The passengers of Turku region public transport, or Föli, have a clever solution to the problem: the best fare ticket. The fare will change according to travel history and will never exceed day or week-specific pricing. The application can also be used to buy other ticket products and top up the travel card.
The application was developed by PayiQ, a Turku-based company. The company received the ICT-teko prize awarded by Turku Chamber of Commerce in 2020. Of the single tickets sold by PayiQ in the Turku region, more than 60 percent are best fare tickets.
”This is an excellent service from the point of view of the user. Using cash is problematic, and a travel card can no longer be topped up on the bus in Turku. Paying with a smartphone is easy and safe,” says Pirkka Lankinen, Managing Director of PayiQ.

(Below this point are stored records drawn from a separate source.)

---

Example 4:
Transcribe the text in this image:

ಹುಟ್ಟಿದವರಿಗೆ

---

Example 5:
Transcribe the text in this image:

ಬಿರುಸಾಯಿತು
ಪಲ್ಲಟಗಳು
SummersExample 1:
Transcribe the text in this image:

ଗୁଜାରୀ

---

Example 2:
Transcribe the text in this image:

The popular application is part of the extensive Mobility as a Service (MaaS) package, to which societies in different parts of the world are heading with urbanisation and digitalisation. PayiQ offers corresponding applications in many cities.
MaaS combines mobility needs, and the user decides which parts they want to use in their daily lives. Smart public transport is based on real-time data. However, the data is very fragmented and is not utilised to the full.
”The data is not intelligent unless it is in use,” says Lankinen.
Instead of an information security risk, the data collected can be seen as an enabler.
Ecosystem of different operators
The use of data and the management of dozens of related applications can easily give you a cold sweat. You must register in one application and identify in another. You are constantly concerned about your information security. Who is collecting my data and how is it used?
Lankinen perceives the matter differently: data is an enabler. It calls for cooperation between several operators, or an ecosystem that makes the whole work.
”It all starts from selecting good, secure partners.”
PayiQ has collected different actors into its ecosystem, such as carefully selected cloud services and payment service companies to ensure that payment transactions run reliably.
” We have an anti-fraud feature in all of our applications. Combatting fraud is at the core of our system, and all tickets are checked every time they are used.”
The end user can thus rest assured that the mobile application provides secure data protection. The importance of security is emphasised even more as the use of mobile tickets increases, and thereby also mobile payment.” According to Lankinen, already over a half of the payments made through PayiQ are mobile, i.e. people do not have to enter credit card details.
From an ICT expert’s point of view, mobile applications are not only secure but also logical to use. People usually browse their smartphones a moment before boarding a bus or train and can see from it the price of the trip or the ticket’s remaining validity period, for example. This is not possible if the trip has been paid for with a credit card. The credit card is just cold plastic, while a phone feels warm in the hand and the user knows it thoroughly.
Combining data saves money
The increased use of mobile tickets has also produced financial benefit to passengers in the area covered by Föli. Transport companies can receive real-time data on passengers’ mobility practices and can thereby price their service flexibly.
Service providers can reduce or increase their prices according to the time of day. In addition, there will be less congestion, as people can run their errands with a lower fare before noon than during the busiest peak hours.
An intelligent city serves its residents the better the more effectively it combines real-time data in its different functions. Lankinen believes that user-friendly methods will increase and will not be confined to public transport only. They can also cover municipal services, for example.